Suing in Mexico not a gainful proposition for injured tourists: Travel Weekly


----------



## chicois8 (Aug 8, 2009)

I do not understand why Zorro would write about folks being sued, missing lightbulbs and no handrails instead of answering the OP's question...

To start a business you will probably need a lawyer who specializes in forming a corporation and tax law, also a reliable CPA to do your books and pay the taxes...Then there are the employee rights like pay, taxes, vacation time and year end bonuses.....Like Ringo says"" It gets complicated, real fast.""


----------



## Zorro2017 (Jan 9, 2017)

chicois8 said:


> I do not understand why Zorro would write about folks being sued, missing lightbulbs and no handrails instead of answering the OP's question...


Because insurance is an important part of opening a business anywhere tourists will frequent. Would you open a business in Playa Del Carmen without insurance including liability? A local has little to worry about being sued as the link showed. Americans have assets in the U.S. for which they can be sued and insurance is *a part of the price* of starting a business. It gets complicated.


----------



## chicois8 (Aug 8, 2009)

Zorro,
I would bet very few businesses have insurance in Mexico, unlike the USA where every other commercial on TV is for a lawyer, I have never seen an ad for insurance, except when you are renting a car and they stick it to you......
The OP never even suggested this would be a tourist orientated business.


----------



## LMtortugas (Aug 23, 2013)

The major barrier as RV clarifies is eligibility to open/operate a business entity in Mexico. 

Forming a small business, such as a LLC similar to one in the U.S., is routine, requires small capitalization, easy transition to a more sophisticated business entity if growth warrants, and Mexico offers tax incentives to new start-ups. Certainly compliance and disclosure regulations prevail but nothing unordinary. 

Liability is a reality everywhere. Insurance to mitigate is available. 

Enlist a competent Mexican CPA.


----------



## Zorro2017 (Jan 9, 2017)

chicois8 said:


> Zorro,
> I would bet very few businesses have insurance in Mexico, unlike the USA where every other commercial on TV is for a lawyer, I have never seen an ad for insurance, except when you are renting a car and they stick it to you......
> The OP never even suggested this would be a tourist orientated business.

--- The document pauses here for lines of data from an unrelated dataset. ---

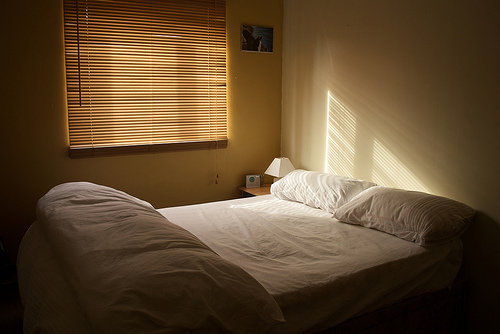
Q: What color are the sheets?
A: White.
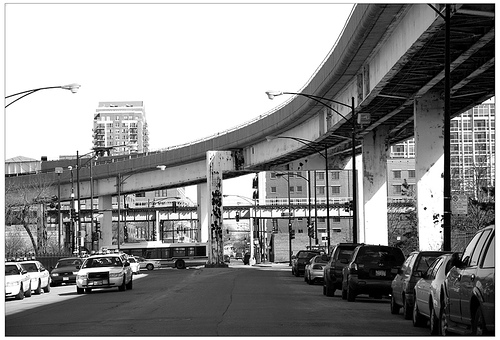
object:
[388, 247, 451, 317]
car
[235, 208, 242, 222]
traffic light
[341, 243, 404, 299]
vehicle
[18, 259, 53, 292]
car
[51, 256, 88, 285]
car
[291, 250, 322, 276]
car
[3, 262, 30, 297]
vehicle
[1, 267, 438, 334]
street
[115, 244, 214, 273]
bus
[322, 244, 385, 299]
car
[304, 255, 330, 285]
car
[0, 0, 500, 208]
overpass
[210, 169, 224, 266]
graffiti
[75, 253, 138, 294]
car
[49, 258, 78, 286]
car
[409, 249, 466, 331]
car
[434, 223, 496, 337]
car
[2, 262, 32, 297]
police cars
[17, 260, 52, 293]
police cars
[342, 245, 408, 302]
car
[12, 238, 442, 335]
road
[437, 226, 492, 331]
parked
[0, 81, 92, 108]
street light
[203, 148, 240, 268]
column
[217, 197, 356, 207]
guard rail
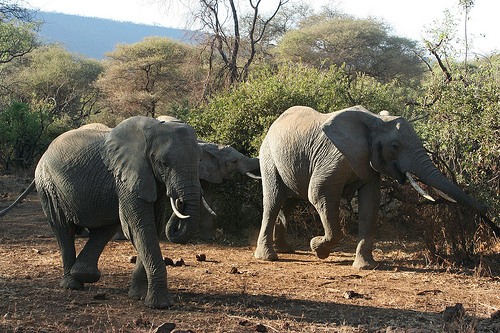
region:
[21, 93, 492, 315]
Three elephants walking together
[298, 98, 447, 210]
This one has his ears flapped out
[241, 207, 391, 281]
One foot off the ground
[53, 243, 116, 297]
Legs getting crossed up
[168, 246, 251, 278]
Elephant dung on the ground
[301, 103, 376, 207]
Light and dark contrasts on the elephant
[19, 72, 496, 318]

Those owned by Americans have insurance if they have assets in the United States, that was my point. The people that I know here and have a business do carry insurance. I honestly don't know why this is a sticking point. If you open a business here and have assets in America for which you can be sued, you would be foolish not to carry insurance, but the choice is yours.


----------



## Zorro2017 (Jan 9, 2017)

Let me add, if you are selling jewelry from a booth, no insurance is needed. If you are taking people parasailing, scuba diving, on a drinking cruise, a pool bar or anywhere someone could be injured, insurance is a good idea. Especially if you have assets in America, but it is a personal choice. The OP mentioned permits, licensing, etc. 

This would be the etc.


----------



## cheftim (Nov 19, 2013)

Thanks for the input folks. I just needed an answer to the question though. Everything else i have under control Thanks

T


----------



## surabi (Jan 1, 2017)

Timroy1027 said:


> I currently stay in Playa del Carmen several months a year on a tourist visa. However i would like to open a business there. So i am wondering if anyone knows of a Notario Publico that speaks fluent English or a expat organization that can help me through the process from visa to permits and licencing etc.


First, you will have to apply for a temporary or permanent visa in your home country, as mentioned by another poster. Permanent visa requires that you show more income via bank statements than temporary. 

Permanent carries with it the permission to work, you don't have to request that, though you do have to notify immigration in Mexico when you have your business up and running. Under a temporary visa you will have to apply within Mexico for permission to work, turning your visa into a "temporal lucrativa" (after obtaining the temp visa approval at consulate outside of Mexico) The consulates cannot grant you a temp with work permission and any info they give you on this may not be accurate.

With temp visa approval in hand and upon return to Mexico, you then need to consult a lawyer (not a notario) who specializes in immigration and business law. 

I am on the other side of Mexico, so sorry, I can't recommend a lawyer in Playa.
Hope this answers some of your questions.


----------



## surabi (Jan 1, 2017)

By the way, Timroy, I am a business owner here in Mexico, so I have been through this, not just someone who is telling you things I have "heard" or things I believe to be true.
And, if and when you learn a reasonable amount of Spanish, you can do a lot of the business stuff, like tax reporting, etc. yourself, rather than having to pay someone to do it for you. There is no law that says you have to employ an accountant, for example. I do my bi-monthly reporting online myself. But my business is simple and I don't have any employees- if I had a complicated thing going on, it would probably be worth my while to hire someone, although I know several people who got taken by accountants. As in, the accountants did not actually pay out the $ they were given for taxes owing. Buyer beware.


----------